----- Excerpt -----

124	   For example, HTTP/1.1 [RFC2616] describes one such mechanism in its
125	   discussion of the Accept-Language header (Section 14.4), which is
126	   used when selecting content from servers based on the language of
127	   that content.

129	   It is, thus, useful to have a mechanism for identifying sets of
130	   language tags that share specific attributes.  This allows users to
131	   select or filter the language tags based on specific requirements.
132	   Such an identifier is called a "language range".

134	   There are different types of language range, whose specific
135	   attributes vary according to their application.  Language ranges are
136	   similar to language tags: they consist of a sequence of subtags
137	   separated by hyphens.  In a language range, each subtag MUST either
138	   be a sequence of ASCII alphanumeric characters or the single
139	   character '*' (%2A, ASTERISK).  The character '*' is a "wildcard"
140	   that matches any sequence of subtags.  The meaning and uses of
141	   wildcards vary according to the type of language range.

143	   Language tags and thus language ranges are to be treated as case-
144	   insensitive: there exist conventions for the capitalization of some
145	   of the subtags, but these MUST NOT be taken to carry meaning.
146	   Matching of language tags to language ranges MUST be done in a case-
147	   insensitive manner.

149	2.1.  Basic Language Range

151	   A "basic language range" has the same syntax as an [RFC3066] language
152	   tag or is the single character "*".  The basic language range was
153	   originally described by HTTP/1.1 [RFC2616] and later [RFC3066].  It
154	   is defined by the following ABNF [RFC4234]:

156	   language-range   = (1*8ALPHA *("-" 1*8alphanum)) / "*"
157	   alphanum         = ALPHA / DIGIT

159	   A basic language range differs from the language tags defined in
160	   [RFC3066bis] only in that there is no requirement that it be "well-
161	   formed" or be validated against the IANA Language Subtag Registry.
162	   Such ill-formed ranges will probably not match anything.  Note that
163	   the ABNF [RFC4234] in [RFC2616] is incorrect, since it disallows the
164	   use of digits anywhere in the 'language-range' (see:

166	   [RFC2616errata]).

168	2.2.  Extended Language Range

170	   Occasionally users will wish to select a set of language tags based
171	   on the presence of specific subtags.  An "extended language range"
172	   describes a user's language preference as an ordered sequence of
173	   subtags.  For example, a user might wish to select all language tags
174	   that contain the region subtag 'CH' (Switzerland).  Extended language
175	   ranges are useful for specifying a particular sequence of subtags
176	   that appear in the set of matching tags without having to specify all
177	   of the intervening subtags.

179	   An extended language range can be represented by the following ABNF:

181	   extended-language-range = (1*8ALPHA / "*")
182	                             *("-" (1*8alphanum / "*"))

----- Stored rows -----

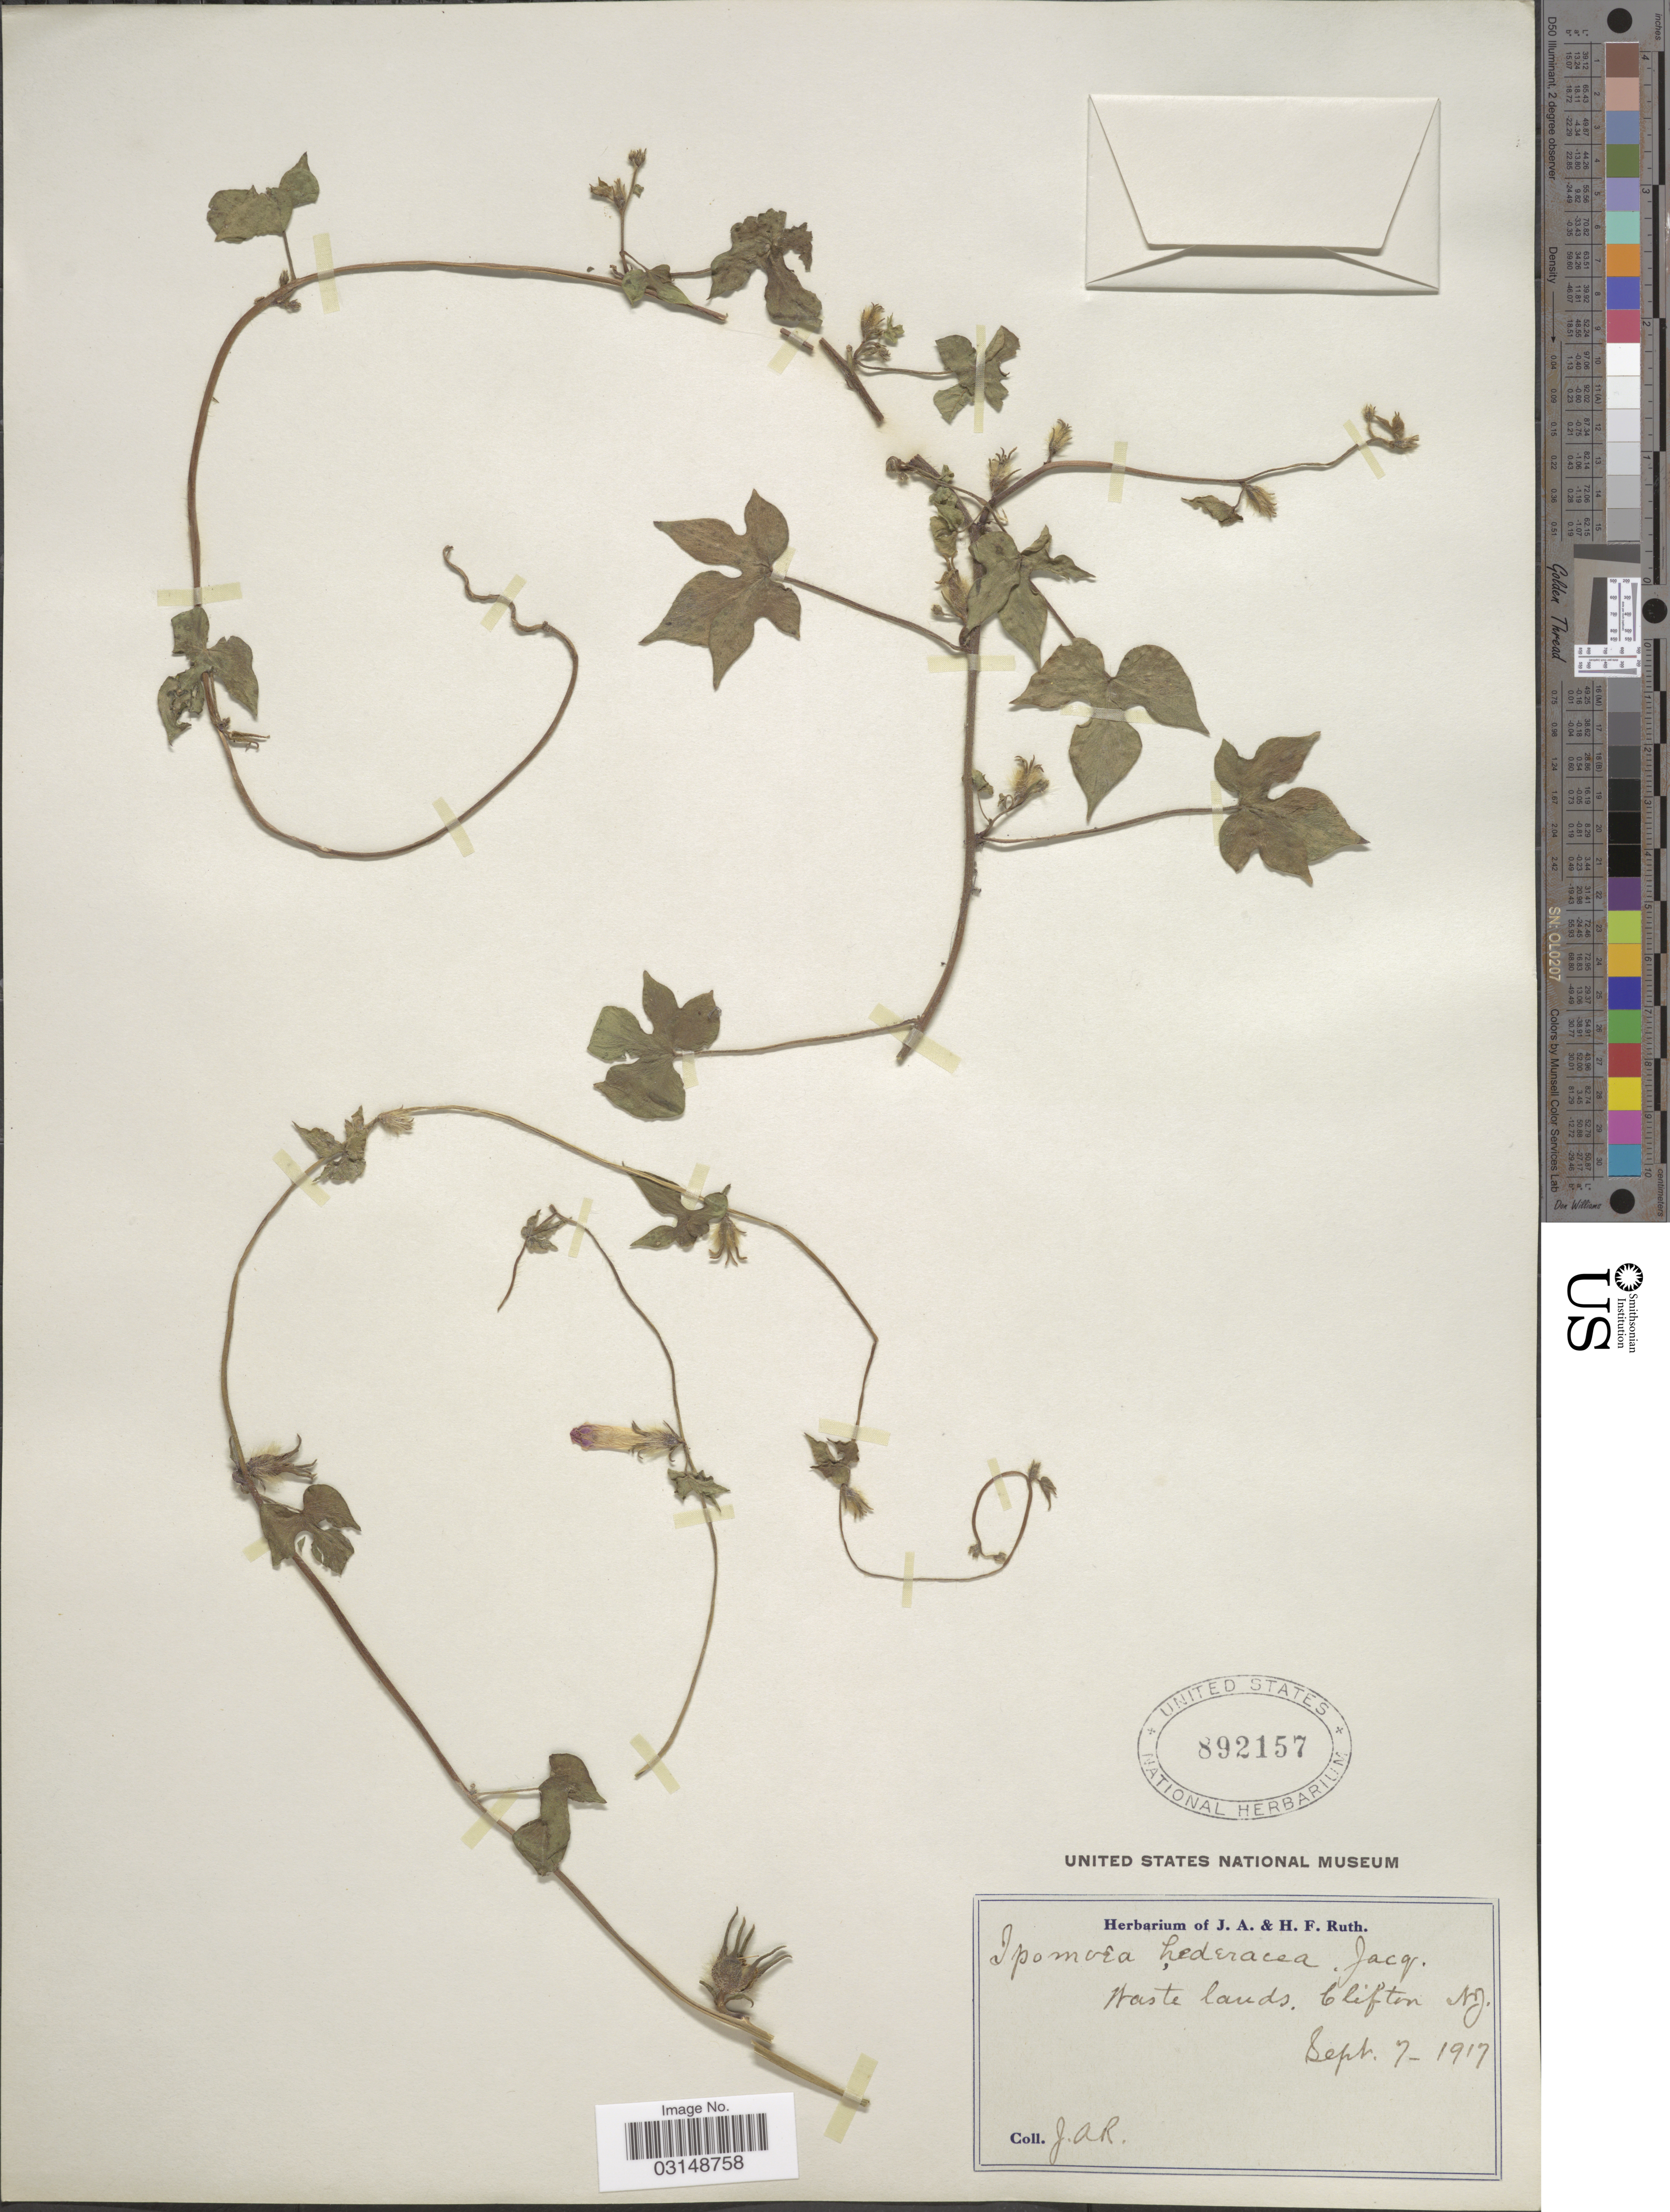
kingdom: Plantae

-----
----- Stored rows -----

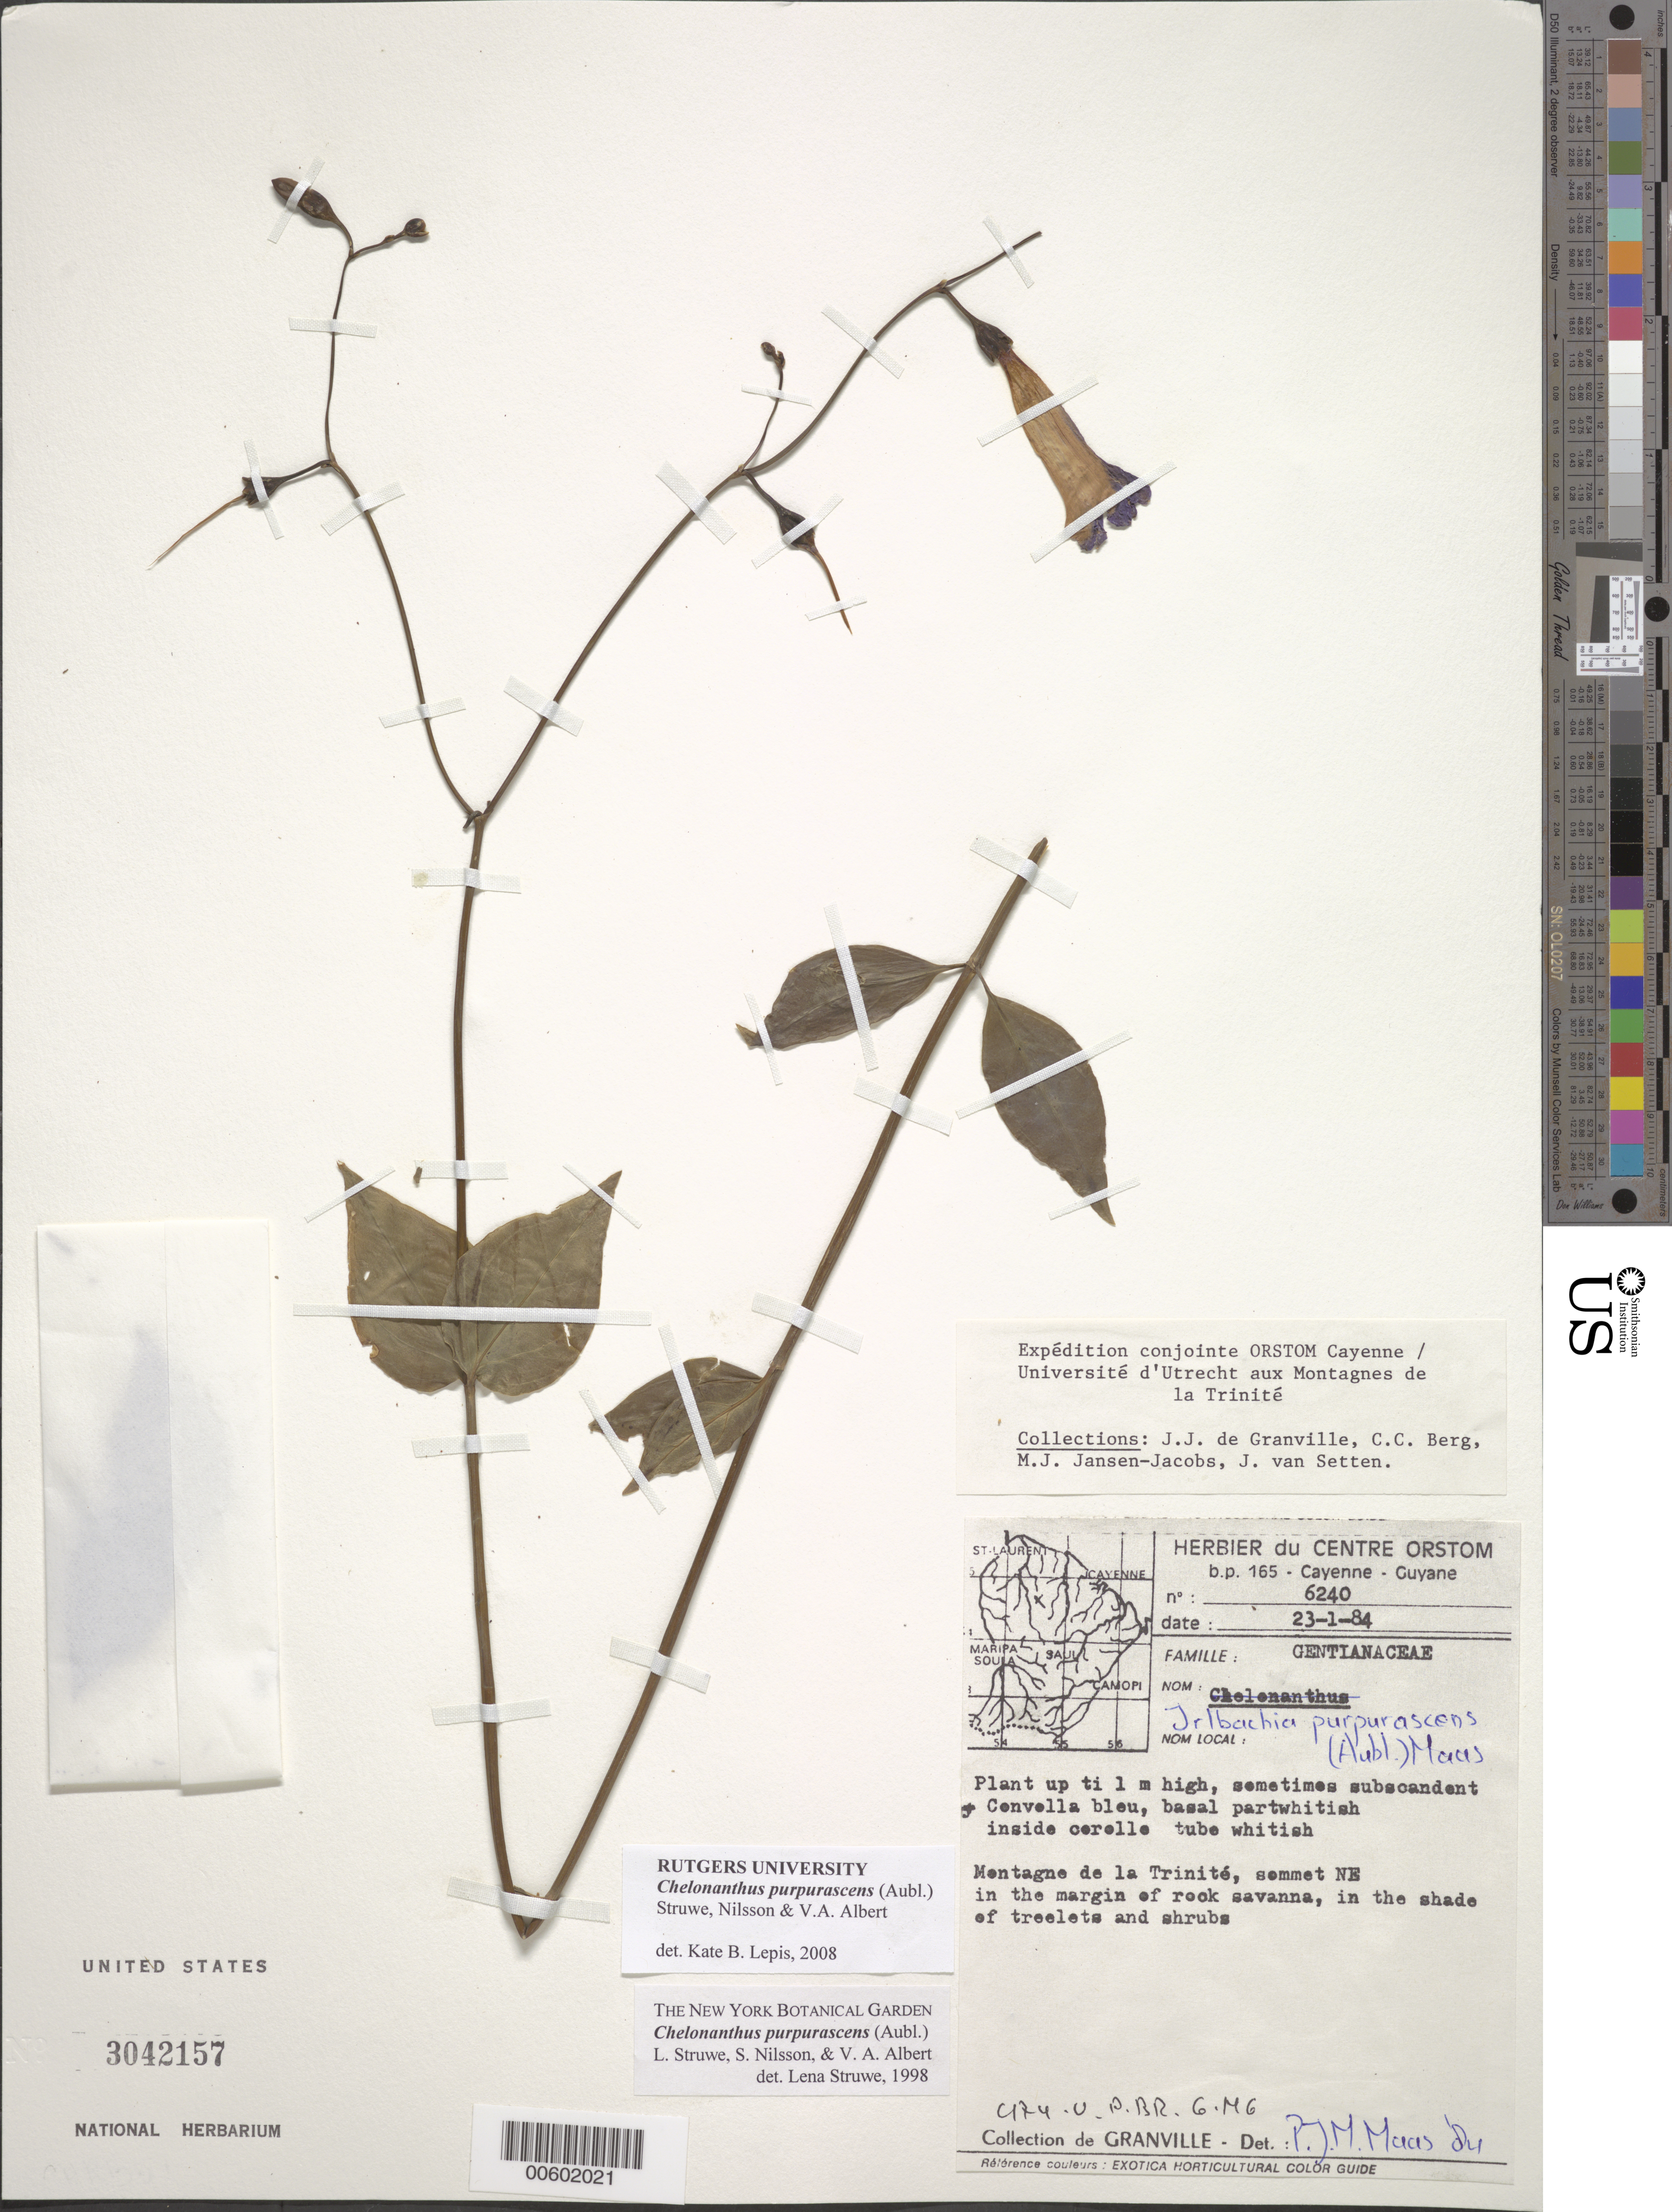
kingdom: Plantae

-----

> Given request 1
Please list every bracketed reference label cited in the language range excerpt, each once.
> Given request 2
According to the language range excerpt, why is the ABNF in RFC2616 incorrect?

> Task output 1
RFC2616
RFC3066
RFC4234
RFC3066bis
RFC2616errata

> Task output 2
It disallows the use of digits anywhere in the 'language-range'.